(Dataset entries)
+++++

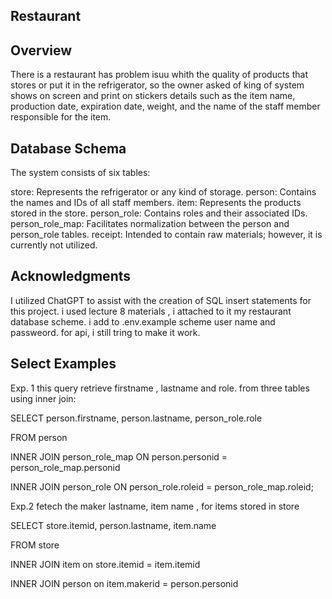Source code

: ## Restaurant
## Overview
There is a restaurant has problem isuu whith the quality of products that stores or put it in the refrigerator, so the owner asked of king of system shows on screen and print on stickers details such as the item name, production date, expiration date, weight, and the name of the staff member responsible for the item.

## Database Schema
The system consists of six tables:

store: Represents the refrigerator or any kind of storage.
person: Contains the names and IDs of all staff members.
item: Represents the products stored in the store.
person_role: Contains roles and their associated IDs.
person_role_map: Facilitates normalization between the person and person_role tables.
receipt: Intended to contain raw materials; however, it is currently not utilized.
## Acknowledgments
I utilized ChatGPT to assist with the creation of SQL insert statements for this project.
i used lecture 8 materials , i attached to it my restaurant database scheme.
i add to .env.example scheme user name and passweord.
for api, i still tring to make it work.
## Select Examples
Exp. 1
this query retrieve firstname , lastname and role. from three tables using inner join:

SELECT person.firstname, person.lastname,
person_role.role

FROM person

INNER JOIN person_role_map ON person.personid = person_role_map.personid

INNER JOIN person_role ON person_role.roleid = person_role_map.roleid;

Exp.2
fetech the maker lastname, item name , for items stored in store

SELECT store.itemid, person.lastname, item.name

FROM store

INNER JOIN item on store.itemid = item.itemid

INNER JOIN person on item.makerid = person.personid
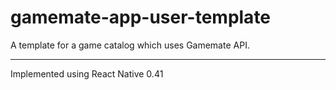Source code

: # gamemate-app-user-template

A template for a game catalog which uses Gamemate API.

___

Implemented using React Native 0.41
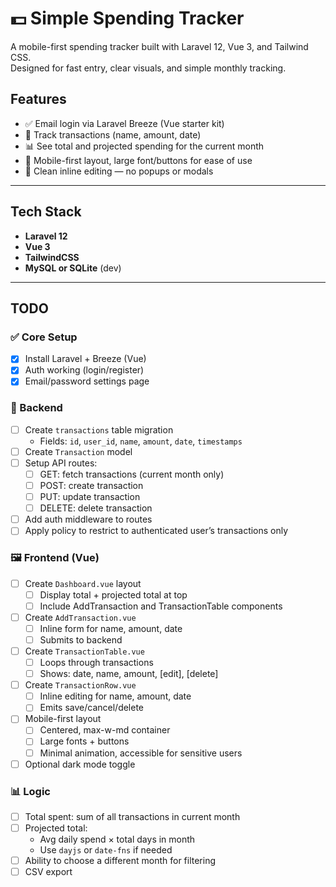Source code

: # 💵 Simple Spending Tracker

A mobile-first spending tracker built with Laravel 12, Vue 3, and Tailwind CSS.  
Designed for fast entry, clear visuals, and simple monthly tracking.

## Features

- ✅ Email login via Laravel Breeze (Vue starter kit)
- 📆 Track transactions (name, amount, date)
- 📊 See total and projected spending for the current month
- 📱 Mobile-first layout, large font/buttons for ease of use
- 🧠 Clean inline editing — no popups or modals

---

## Tech Stack

- **Laravel 12**
- **Vue 3**
- **TailwindCSS**
- **MySQL or SQLite** (dev)

---

## TODO

### ✅ Core Setup

- [x] Install Laravel + Breeze (Vue)
- [x] Auth working (login/register)
- [x] Email/password settings page

### 🧱 Backend

- [ ] Create `transactions` table migration
     - Fields: `id`, `user_id`, `name`, `amount`, `date`, `timestamps`
- [ ] Create `Transaction` model
- [ ] Setup API routes:
     - [ ] GET: fetch transactions (current month only)
     - [ ] POST: create transaction
     - [ ] PUT: update transaction
     - [ ] DELETE: delete transaction
- [ ] Add auth middleware to routes
- [ ] Apply policy to restrict to authenticated user’s transactions only

### 🖼️ Frontend (Vue)

- [ ] Create `Dashboard.vue` layout
     - [ ] Display total + projected total at top
     - [ ] Include AddTransaction and TransactionTable components
- [ ] Create `AddTransaction.vue`
     - [ ] Inline form for name, amount, date
     - [ ] Submits to backend
- [ ] Create `TransactionTable.vue`
     - [ ] Loops through transactions
     - [ ] Shows: date, name, amount, [edit], [delete]
- [ ] Create `TransactionRow.vue`
     - [ ] Inline editing for name, amount, date
     - [ ] Emits save/cancel/delete
- [ ] Mobile-first layout
     - [ ] Centered, max-w-md container
     - [ ] Large fonts + buttons
     - [ ] Minimal animation, accessible for sensitive users
- [ ] Optional dark mode toggle

### 📊 Logic

- [ ] Total spent: sum of all transactions in current month
- [ ] Projected total:
     - Avg daily spend × total days in month
     - Use `dayjs` or `date-fns` if needed
- [ ] Ability to choose a different month for filtering
- [ ] CSV export
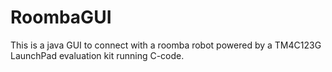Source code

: # RoombaGUI
This is a java GUI to connect with a roomba robot powered by a TM4C123G LaunchPad evaluation kit running C-code. 
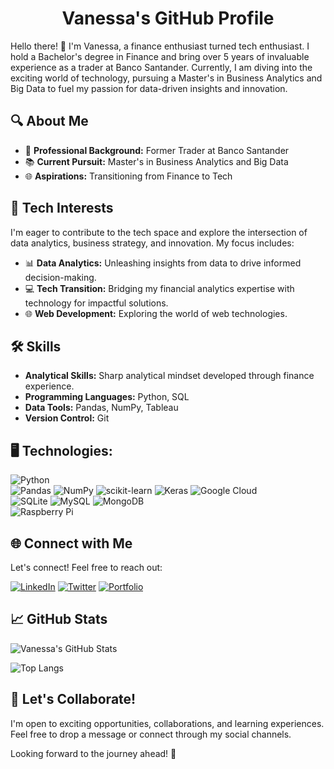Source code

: <h1 align="center">Vanessa's GitHub Profile</h1>

Hello there! 👋 I'm Vanessa, a finance enthusiast turned tech enthusiast. I hold a Bachelor's degree in Finance and bring over 5 years of invaluable experience as a trader at Banco Santander. Currently, I am diving into the exciting world of technology, pursuing a Master's in Business Analytics and Big Data to fuel my passion for data-driven insights and innovation.

## 🔍 About Me

- 💼 **Professional Background:** Former Trader at Banco Santander
- 📚 **Current Pursuit:** Master's in Business Analytics and Big Data
- 🌐 **Aspirations:** Transitioning from Finance to Tech

## 🚀 Tech Interests

I'm eager to contribute to the tech space and explore the intersection of data analytics, business strategy, and innovation. My focus includes:

- 📊 **Data Analytics:** Unleashing insights from data to drive informed decision-making.
- 💻 **Tech Transition:** Bridging my financial analytics expertise with technology for impactful solutions.
- 🌐 **Web Development:** Exploring the world of web technologies.

## 🛠️ Skills

- **Analytical Skills:** Sharp analytical mindset developed through finance experience.
- **Programming Languages:** Python, SQL
- **Data Tools:** Pandas, NumPy, Tableau
- **Version Control:** Git
  
## 🖥️ Technologies:
![Python](https://img.shields.io/badge/python-3670A0?style=for-the-badge&logo=python&logoColor=ffdd54)
</br>
![Pandas](https://img.shields.io/badge/pandas-%23150458.svg?style=for-the-badge&logo=pandas&logoColor=white)
![NumPy](https://img.shields.io/badge/numpy-%23013243.svg?style=for-the-badge&logo=numpy&logoColor=white)
![scikit-learn](https://img.shields.io/badge/scikit--learn-%23F7931E.svg?style=for-the-badge&logo=scikit-learn&logoColor=white)
![Keras](https://img.shields.io/badge/Keras-%23D00000.svg?style=for-the-badge&logo=Keras&logoColor=white)
![Google Cloud](https://img.shields.io/badge/GoogleCloud-%234285F4.svg?style=for-the-badge&logo=google-cloud&logoColor=white)
</br>
![SQLite](https://img.shields.io/badge/sqlite-%2307405e.svg?style=for-the-badge&logo=sqlite&logoColor=white)
![MySQL](https://img.shields.io/badge/mysql-%2300f.svg?style=for-the-badge&logo=mysql&logoColor=white)
![MongoDB](https://img.shields.io/badge/MongoDB-%234ea94b.svg?style=for-the-badge&logo=mongodb&logoColor=white)
</br>
![Raspberry Pi](https://img.shields.io/badge/-RaspberryPi-C51A4A?style=for-the-badge&logo=Raspberry-Pi)


## 🌐 Connect with Me

Let's connect! Feel free to reach out:

<a href="https://www.linkedin.com/in/vanessavegaval" target="_blank"><img src="https://img.shields.io/badge/LinkedIn-Connect-blue?style=for-the-badge&logo=linkedin" alt="LinkedIn"></a>
<a href="https://twitter.com/vanessa_tech" target="_blank"><img src="https://img.shields.io/badge/Twitter-Follow-blue?style=for-the-badge&logo=twitter" alt="Twitter"></a>
<a href="https://vanessa.tech" target="_blank"><img src="https://img.shields.io/badge/Portfolio-Visit-blue?style=for-the-badge" alt="Portfolio"></a>

## 📈 GitHub Stats

![Vanessa's GitHub Stats](https://github-readme-stats.vercel.app/api?username=vanessa&show_icons=true&hide=contribs,prs&theme=radical)

![Top Langs](https://github-readme-stats.vercel.app/api/top-langs/?username=vanessa&layout=compact&theme=radical)

## 🤝 Let's Collaborate!

I'm open to exciting opportunities, collaborations, and learning experiences. Feel free to drop a message or connect through my social channels.

Looking forward to the journey ahead! 🚀

</br>
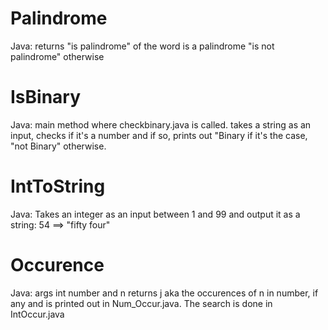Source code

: # Palindrome
Java: returns "is palindrome" of the word is a palindrome "is not palindrome" otherwise
# IsBinary
Java: main method where checkbinary.java is called. takes a string as an input, checks if it's a number and if so, prints out "Binary if it's the case, "not Binary" otherwise.
# IntToString
Java: Takes an integer as an input between 1 and 99 and output it as a string: 54 ==> "fifty four"
# Occurence
Java: args int number and n returns j aka the occurences of n in number, if any and is printed out in Num_Occur.java. The search is done in IntOccur.java
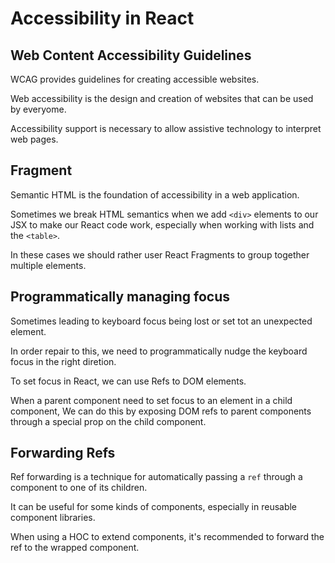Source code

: # Accessibility in React

## Web Content Accessibility Guidelines

WCAG provides guidelines for creating accessible websites.

Web accessibility is the design and creation of websites that can be used by everyome.

Accessibility support is necessary to allow assistive technology to interpret web pages.

## Fragment

Semantic HTML is the foundation of accessibility in a web application.

Sometimes we break HTML semantics when we add `<div>` elements to our JSX to make our React code work, especially when working with lists and the `<table>`.

In these cases we should rather user React Fragments to group together multiple elements.

## Programmatically managing focus

Sometimes leading to keyboard focus being lost or set tot an unexpected element.

In order repair to this, we need to programmatically nudge the keyboard focus in the right diretion.

To set focus in React, we can use Refs to DOM elements.

When a parent component need to set focus to an element in a child component, We can do this by exposing DOM refs to parent components through a special prop on the child component.

## Forwarding Refs

Ref forwarding is a technique for automatically passing a `ref` through a component to one of its children.

It can be useful for some kinds of components, especially in reusable component libraries.

When using a HOC to extend components, it's recommended to forward the ref to the wrapped component.


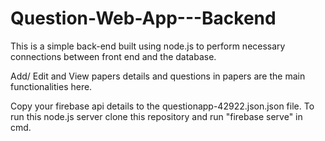 # Question-Web-App---Backend
This is a simple back-end built using node.js to perform necessary connections between front end and the database. 

Add/ Edit and View papers details and questions in papers are the main functionalities here.

Copy your firebase api details to the questionapp-42922.json.json file.
To run this node.js server clone this repository and run "firebase serve" in cmd.
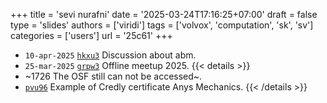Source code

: +++
title = 'sevi nurafni'
date = '2025-03-24T17:16:25+07:00'
draft = false
type = 'slides'
authors = ['viridi']
tags = ['volvox', 'computation', 'sk', 'sv']
categories = ['users']
url = '25c61'
+++

+ `10-apr-2025` [`hkxu3`](https://osf.io/hkxu3) Discussion about abm.
+ `25-mar-2025` [`grpw3`](https://osf.io/grpw3) Offline meetup 2025.
{{< details >}}
+ ~1726 The OSF still can not be accessed~.
+ [`pvu96`](https://osf.io/pvu96) Example of Credly certificate Anys Mechanics.
{{< /details >}}
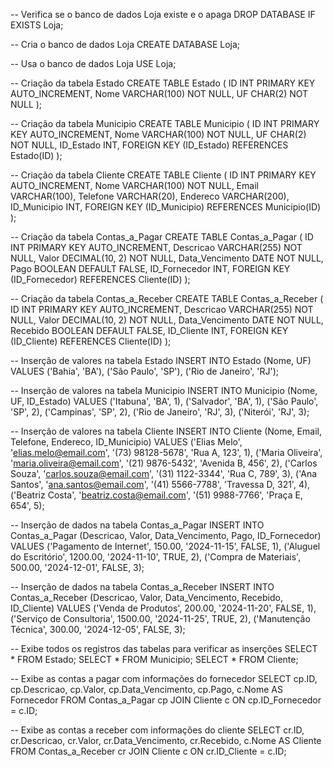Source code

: -- Verifica se o banco de dados Loja existe e o apaga
DROP DATABASE IF EXISTS Loja;

-- Cria o banco de dados Loja
CREATE DATABASE Loja;

-- Usa o banco de dados Loja
USE Loja;

-- Criação da tabela Estado
CREATE TABLE Estado (
    ID INT PRIMARY KEY AUTO_INCREMENT,
    Nome VARCHAR(100) NOT NULL,
    UF CHAR(2) NOT NULL
);

-- Criação da tabela Municipio
CREATE TABLE Municipio (
    ID INT PRIMARY KEY AUTO_INCREMENT,
    Nome VARCHAR(100) NOT NULL,
    UF CHAR(2) NOT NULL,
    ID_Estado INT,
    FOREIGN KEY (ID_Estado) REFERENCES Estado(ID)
);

-- Criação da tabela Cliente
CREATE TABLE Cliente (
    ID INT PRIMARY KEY AUTO_INCREMENT,
    Nome VARCHAR(100) NOT NULL,
    Email VARCHAR(100),
    Telefone VARCHAR(20),
    Endereco VARCHAR(200),
    ID_Municipio INT,
    FOREIGN KEY (ID_Municipio) REFERENCES Municipio(ID)
);

-- Criação da tabela Contas_a_Pagar
CREATE TABLE Contas_a_Pagar (
    ID INT PRIMARY KEY AUTO_INCREMENT,
    Descricao VARCHAR(255) NOT NULL,
    Valor DECIMAL(10, 2) NOT NULL,
    Data_Vencimento DATE NOT NULL,
    Pago BOOLEAN DEFAULT FALSE,
    ID_Fornecedor INT,
    FOREIGN KEY (ID_Fornecedor) REFERENCES Cliente(ID)
);

-- Criação da tabela Contas_a_Receber
CREATE TABLE Contas_a_Receber (
    ID INT PRIMARY KEY AUTO_INCREMENT,
    Descricao VARCHAR(255) NOT NULL,
    Valor DECIMAL(10, 2) NOT NULL,
    Data_Vencimento DATE NOT NULL,
    Recebido BOOLEAN DEFAULT FALSE,
    ID_Cliente INT,
    FOREIGN KEY (ID_Cliente) REFERENCES Cliente(ID)
);

-- Inserção de valores na tabela Estado
INSERT INTO Estado (Nome, UF) VALUES
('Bahia', 'BA'),
('São Paulo', 'SP'),
('Rio de Janeiro', 'RJ');

-- Inserção de valores na tabela Municipio
INSERT INTO Municipio (Nome, UF, ID_Estado) VALUES
('Itabuna', 'BA', 1),
('Salvador', 'BA', 1),
('São Paulo', 'SP', 2),
('Campinas', 'SP', 2),
('Rio de Janeiro', 'RJ', 3),
('Niterói', 'RJ', 3);

-- Inserção de valores na tabela Cliente
INSERT INTO Cliente (Nome, Email, Telefone, Endereco, ID_Municipio) VALUES
('Elias Melo', 'elias.melo@email.com', '(73) 98128-5678', 'Rua A, 123', 1),
('Maria Oliveira', 'maria.oliveira@email.com', '(21) 9876-5432', 'Avenida B, 456', 2),
('Carlos Souza', 'carlos.souza@email.com', '(31) 1122-3344', 'Rua C, 789', 3),
('Ana Santos', 'ana.santos@email.com', '(41) 5566-7788', 'Travessa D, 321', 4),
('Beatriz Costa', 'beatriz.costa@email.com', '(51) 9988-7766', 'Praça E, 654', 5);

-- Inserção de dados na tabela Contas_a_Pagar
INSERT INTO Contas_a_Pagar (Descricao, Valor, Data_Vencimento, Pago, ID_Fornecedor) VALUES
('Pagamento de Internet', 150.00, '2024-11-15', FALSE, 1),
('Aluguel do Escritório', 1200.00, '2024-11-10', TRUE, 2),
('Compra de Materiais', 500.00, '2024-12-01', FALSE, 3);

-- Inserção de dados na tabela Contas_a_Receber
INSERT INTO Contas_a_Receber (Descricao, Valor, Data_Vencimento, Recebido, ID_Cliente) VALUES
('Venda de Produtos', 200.00, '2024-11-20', FALSE, 1),
('Serviço de Consultoria', 1500.00, '2024-11-25', TRUE, 2),
('Manutenção Técnica', 300.00, '2024-12-05', FALSE, 3);

-- Exibe todos os registros das tabelas para verificar as inserções
SELECT * FROM Estado;
SELECT * FROM Municipio;
SELECT * FROM Cliente;

-- Exibe as contas a pagar com informações do fornecedor
SELECT cp.ID, cp.Descricao, cp.Valor, cp.Data_Vencimento, cp.Pago, c.Nome AS Fornecedor
FROM Contas_a_Pagar cp
JOIN Cliente c ON cp.ID_Fornecedor = c.ID;

-- Exibe as contas a receber com informações do cliente
SELECT cr.ID, cr.Descricao, cr.Valor, cr.Data_Vencimento, cr.Recebido, c.Nome AS Cliente
FROM Contas_a_Receber cr
JOIN Cliente c ON cr.ID_Cliente = c.ID;
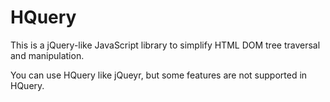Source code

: # HQuery

This is a jQuery-like JavaScript library to simplify HTML DOM tree traversal and manipulation.

You can use HQuery like jQueyr, but some features are not supported in HQuery.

+++++

### [What the task asks]
Lines with "layout": find them in the data and copy each one.

### [Output for this task]
- 📱 Mobile-first layout, large font/buttons for ease of use
- [ ] Create `Dashboard.vue` layout
- [ ] Mobile-first layout
![Top Langs](https://github-readme-stats.vercel.app/api/top-langs/?username=vanessa&layout=compact&theme=radical)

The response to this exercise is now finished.